[MATERIAL PROVIDED — start]

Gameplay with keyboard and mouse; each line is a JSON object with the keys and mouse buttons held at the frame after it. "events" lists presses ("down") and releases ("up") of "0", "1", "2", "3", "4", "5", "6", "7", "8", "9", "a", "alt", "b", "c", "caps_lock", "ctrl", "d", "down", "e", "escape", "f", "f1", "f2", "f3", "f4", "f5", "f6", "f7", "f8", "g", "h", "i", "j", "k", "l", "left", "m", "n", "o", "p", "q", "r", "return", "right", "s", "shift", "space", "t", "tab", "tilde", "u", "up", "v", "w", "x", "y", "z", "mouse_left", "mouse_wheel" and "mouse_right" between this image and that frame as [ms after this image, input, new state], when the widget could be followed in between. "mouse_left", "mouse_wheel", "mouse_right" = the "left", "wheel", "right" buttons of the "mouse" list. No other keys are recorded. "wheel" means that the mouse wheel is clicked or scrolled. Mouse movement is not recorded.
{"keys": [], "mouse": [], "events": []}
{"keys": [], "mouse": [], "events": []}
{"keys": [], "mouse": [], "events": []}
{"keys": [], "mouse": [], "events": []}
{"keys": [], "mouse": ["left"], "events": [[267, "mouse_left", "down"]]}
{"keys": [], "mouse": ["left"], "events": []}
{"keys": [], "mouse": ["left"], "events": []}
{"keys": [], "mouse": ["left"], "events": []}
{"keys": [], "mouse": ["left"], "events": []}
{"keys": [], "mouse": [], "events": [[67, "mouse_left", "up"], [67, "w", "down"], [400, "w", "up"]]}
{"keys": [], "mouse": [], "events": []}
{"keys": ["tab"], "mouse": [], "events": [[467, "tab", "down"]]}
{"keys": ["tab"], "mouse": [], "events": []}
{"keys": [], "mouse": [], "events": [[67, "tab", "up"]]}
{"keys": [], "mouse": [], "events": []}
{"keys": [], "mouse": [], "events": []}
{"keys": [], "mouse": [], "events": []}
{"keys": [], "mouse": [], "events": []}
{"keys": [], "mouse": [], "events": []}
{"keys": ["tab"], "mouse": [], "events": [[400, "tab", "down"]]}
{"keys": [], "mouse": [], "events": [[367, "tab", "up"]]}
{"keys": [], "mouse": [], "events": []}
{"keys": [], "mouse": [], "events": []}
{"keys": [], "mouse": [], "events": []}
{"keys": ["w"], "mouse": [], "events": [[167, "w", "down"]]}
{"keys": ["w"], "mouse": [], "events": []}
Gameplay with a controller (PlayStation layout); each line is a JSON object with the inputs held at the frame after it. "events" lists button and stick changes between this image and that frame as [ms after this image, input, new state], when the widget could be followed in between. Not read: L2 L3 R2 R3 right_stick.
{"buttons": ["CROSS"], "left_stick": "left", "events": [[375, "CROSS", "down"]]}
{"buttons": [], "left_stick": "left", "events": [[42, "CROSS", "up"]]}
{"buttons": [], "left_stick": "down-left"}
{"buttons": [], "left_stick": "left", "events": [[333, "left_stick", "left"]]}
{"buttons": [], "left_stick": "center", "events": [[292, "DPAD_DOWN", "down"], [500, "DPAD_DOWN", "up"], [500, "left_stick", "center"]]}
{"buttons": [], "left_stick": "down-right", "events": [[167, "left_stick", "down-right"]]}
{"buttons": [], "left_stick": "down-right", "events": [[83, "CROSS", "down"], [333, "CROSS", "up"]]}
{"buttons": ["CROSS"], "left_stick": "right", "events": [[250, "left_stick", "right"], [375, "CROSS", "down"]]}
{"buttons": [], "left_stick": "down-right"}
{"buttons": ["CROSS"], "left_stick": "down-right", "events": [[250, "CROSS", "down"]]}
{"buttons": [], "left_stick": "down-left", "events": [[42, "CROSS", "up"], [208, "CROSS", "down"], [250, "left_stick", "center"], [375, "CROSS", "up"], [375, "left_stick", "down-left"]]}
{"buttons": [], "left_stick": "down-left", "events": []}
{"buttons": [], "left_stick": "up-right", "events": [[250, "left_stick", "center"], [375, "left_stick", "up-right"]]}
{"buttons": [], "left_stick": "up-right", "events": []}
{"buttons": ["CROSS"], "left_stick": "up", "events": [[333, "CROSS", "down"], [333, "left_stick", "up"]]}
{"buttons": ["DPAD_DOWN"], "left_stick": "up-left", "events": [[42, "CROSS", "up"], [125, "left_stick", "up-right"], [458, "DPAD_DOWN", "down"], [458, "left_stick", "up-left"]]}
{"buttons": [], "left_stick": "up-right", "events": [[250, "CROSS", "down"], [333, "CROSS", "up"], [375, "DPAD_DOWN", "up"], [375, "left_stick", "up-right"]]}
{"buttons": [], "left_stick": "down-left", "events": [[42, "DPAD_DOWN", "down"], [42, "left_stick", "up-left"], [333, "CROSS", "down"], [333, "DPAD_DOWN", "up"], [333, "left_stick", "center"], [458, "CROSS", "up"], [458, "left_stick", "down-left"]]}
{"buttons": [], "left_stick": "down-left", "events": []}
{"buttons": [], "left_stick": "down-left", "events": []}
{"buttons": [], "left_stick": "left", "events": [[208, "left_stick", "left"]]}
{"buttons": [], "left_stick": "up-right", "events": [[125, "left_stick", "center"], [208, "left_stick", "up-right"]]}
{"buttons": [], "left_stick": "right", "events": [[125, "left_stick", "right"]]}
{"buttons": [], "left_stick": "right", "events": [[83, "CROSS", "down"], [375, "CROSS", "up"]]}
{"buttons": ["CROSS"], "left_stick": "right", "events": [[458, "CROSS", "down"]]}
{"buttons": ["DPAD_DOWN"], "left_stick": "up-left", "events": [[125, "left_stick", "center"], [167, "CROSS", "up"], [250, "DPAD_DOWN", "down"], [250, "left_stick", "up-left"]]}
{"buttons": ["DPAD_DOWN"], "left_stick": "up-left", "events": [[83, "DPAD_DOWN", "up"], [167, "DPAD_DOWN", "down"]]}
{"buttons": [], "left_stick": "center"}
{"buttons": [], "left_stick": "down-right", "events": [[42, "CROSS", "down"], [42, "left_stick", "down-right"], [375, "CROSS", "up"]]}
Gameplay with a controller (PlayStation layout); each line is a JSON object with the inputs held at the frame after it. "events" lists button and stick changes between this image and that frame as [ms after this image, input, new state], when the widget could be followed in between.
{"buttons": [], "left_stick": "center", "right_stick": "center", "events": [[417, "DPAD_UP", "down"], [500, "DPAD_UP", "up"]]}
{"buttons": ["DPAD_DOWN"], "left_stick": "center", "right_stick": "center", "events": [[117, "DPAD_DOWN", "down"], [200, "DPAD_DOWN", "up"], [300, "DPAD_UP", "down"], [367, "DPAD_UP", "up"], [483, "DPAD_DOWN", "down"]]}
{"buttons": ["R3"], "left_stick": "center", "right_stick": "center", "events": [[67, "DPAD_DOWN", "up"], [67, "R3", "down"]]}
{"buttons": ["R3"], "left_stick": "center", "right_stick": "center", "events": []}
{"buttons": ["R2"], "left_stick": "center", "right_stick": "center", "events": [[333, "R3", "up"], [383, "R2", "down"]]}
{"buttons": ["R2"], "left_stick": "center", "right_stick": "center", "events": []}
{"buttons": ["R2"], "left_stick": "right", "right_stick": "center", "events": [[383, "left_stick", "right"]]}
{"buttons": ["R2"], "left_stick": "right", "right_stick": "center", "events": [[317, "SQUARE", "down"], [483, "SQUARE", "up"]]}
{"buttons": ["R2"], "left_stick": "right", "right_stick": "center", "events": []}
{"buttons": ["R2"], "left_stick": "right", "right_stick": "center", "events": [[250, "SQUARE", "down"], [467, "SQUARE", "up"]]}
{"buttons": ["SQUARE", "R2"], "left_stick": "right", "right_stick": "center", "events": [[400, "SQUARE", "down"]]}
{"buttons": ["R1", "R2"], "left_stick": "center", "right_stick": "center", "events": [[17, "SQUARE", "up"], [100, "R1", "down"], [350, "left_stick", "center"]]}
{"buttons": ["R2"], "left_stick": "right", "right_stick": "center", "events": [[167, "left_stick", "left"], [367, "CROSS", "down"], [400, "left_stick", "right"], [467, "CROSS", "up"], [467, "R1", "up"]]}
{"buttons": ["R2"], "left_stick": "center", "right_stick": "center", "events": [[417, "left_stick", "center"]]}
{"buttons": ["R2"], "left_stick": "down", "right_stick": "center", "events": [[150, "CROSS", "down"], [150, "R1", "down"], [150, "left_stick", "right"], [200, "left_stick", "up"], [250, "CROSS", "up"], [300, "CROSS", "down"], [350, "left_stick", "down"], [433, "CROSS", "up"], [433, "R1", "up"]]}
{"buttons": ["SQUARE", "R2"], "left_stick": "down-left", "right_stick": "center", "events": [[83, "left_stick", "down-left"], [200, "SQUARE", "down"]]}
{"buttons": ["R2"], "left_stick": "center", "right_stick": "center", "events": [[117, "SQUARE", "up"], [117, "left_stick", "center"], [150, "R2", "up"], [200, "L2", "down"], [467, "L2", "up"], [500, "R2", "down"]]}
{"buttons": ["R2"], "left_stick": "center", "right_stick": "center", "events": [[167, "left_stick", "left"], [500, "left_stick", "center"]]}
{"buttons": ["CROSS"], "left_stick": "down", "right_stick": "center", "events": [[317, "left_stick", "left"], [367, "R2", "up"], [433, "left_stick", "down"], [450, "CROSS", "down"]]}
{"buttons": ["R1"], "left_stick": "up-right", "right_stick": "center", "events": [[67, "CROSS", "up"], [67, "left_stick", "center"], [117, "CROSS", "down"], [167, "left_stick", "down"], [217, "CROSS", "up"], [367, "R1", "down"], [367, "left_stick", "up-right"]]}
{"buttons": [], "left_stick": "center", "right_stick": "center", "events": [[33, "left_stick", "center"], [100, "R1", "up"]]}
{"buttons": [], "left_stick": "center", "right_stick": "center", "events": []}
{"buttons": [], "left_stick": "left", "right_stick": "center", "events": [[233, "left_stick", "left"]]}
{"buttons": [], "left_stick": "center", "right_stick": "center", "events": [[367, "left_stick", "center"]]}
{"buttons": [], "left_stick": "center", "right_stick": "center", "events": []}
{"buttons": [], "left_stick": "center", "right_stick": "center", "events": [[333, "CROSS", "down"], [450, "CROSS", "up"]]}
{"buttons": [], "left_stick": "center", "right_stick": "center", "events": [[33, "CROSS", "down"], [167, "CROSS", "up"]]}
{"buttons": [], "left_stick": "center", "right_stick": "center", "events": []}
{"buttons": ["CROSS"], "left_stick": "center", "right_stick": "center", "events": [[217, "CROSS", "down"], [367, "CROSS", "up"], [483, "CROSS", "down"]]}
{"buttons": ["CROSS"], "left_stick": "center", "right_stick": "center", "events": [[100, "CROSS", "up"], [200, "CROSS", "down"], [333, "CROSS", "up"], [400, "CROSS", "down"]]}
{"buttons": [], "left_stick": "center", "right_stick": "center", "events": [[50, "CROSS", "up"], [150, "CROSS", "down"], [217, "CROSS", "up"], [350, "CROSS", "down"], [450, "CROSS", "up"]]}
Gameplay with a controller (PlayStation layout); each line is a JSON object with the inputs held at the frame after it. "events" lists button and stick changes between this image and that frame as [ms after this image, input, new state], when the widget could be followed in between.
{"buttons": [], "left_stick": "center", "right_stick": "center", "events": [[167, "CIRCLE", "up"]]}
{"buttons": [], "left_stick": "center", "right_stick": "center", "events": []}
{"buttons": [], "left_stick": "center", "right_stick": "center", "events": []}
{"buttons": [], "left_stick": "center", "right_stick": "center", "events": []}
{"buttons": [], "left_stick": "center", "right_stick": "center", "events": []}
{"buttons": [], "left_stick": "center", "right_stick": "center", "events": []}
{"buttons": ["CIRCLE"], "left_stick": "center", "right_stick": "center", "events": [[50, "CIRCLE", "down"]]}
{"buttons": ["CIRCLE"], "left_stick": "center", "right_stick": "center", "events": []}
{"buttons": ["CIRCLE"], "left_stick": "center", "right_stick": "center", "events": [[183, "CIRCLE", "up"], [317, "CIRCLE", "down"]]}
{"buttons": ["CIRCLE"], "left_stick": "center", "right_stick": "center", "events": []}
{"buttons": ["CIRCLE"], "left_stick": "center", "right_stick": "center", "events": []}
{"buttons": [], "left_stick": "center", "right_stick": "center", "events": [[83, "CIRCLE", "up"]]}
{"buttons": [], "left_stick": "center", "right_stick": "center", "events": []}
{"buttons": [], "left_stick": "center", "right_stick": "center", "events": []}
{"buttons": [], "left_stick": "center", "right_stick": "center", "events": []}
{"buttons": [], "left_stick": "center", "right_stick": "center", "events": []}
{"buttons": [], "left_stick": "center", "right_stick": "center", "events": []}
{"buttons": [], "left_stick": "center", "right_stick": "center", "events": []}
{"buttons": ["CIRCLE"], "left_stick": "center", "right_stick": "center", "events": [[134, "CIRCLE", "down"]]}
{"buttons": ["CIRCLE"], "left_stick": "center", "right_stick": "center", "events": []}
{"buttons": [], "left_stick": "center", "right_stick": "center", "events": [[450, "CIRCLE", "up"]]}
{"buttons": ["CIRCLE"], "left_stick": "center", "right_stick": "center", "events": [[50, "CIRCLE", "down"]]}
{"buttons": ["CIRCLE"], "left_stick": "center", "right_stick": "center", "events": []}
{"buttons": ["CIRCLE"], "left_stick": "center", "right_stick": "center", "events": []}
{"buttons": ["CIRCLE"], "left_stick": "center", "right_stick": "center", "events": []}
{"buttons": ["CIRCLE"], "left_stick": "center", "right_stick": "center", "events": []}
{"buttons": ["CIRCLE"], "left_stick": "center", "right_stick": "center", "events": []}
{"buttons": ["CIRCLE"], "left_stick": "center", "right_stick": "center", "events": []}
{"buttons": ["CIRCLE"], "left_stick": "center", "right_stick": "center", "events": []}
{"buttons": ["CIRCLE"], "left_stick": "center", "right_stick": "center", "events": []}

[MATERIAL PROVIDED — finish]

EXERCISE AIM
Find how many of the lines above have the word "SQUARE" in them. State only that number.

RESULT OF THIS EXERCISE
6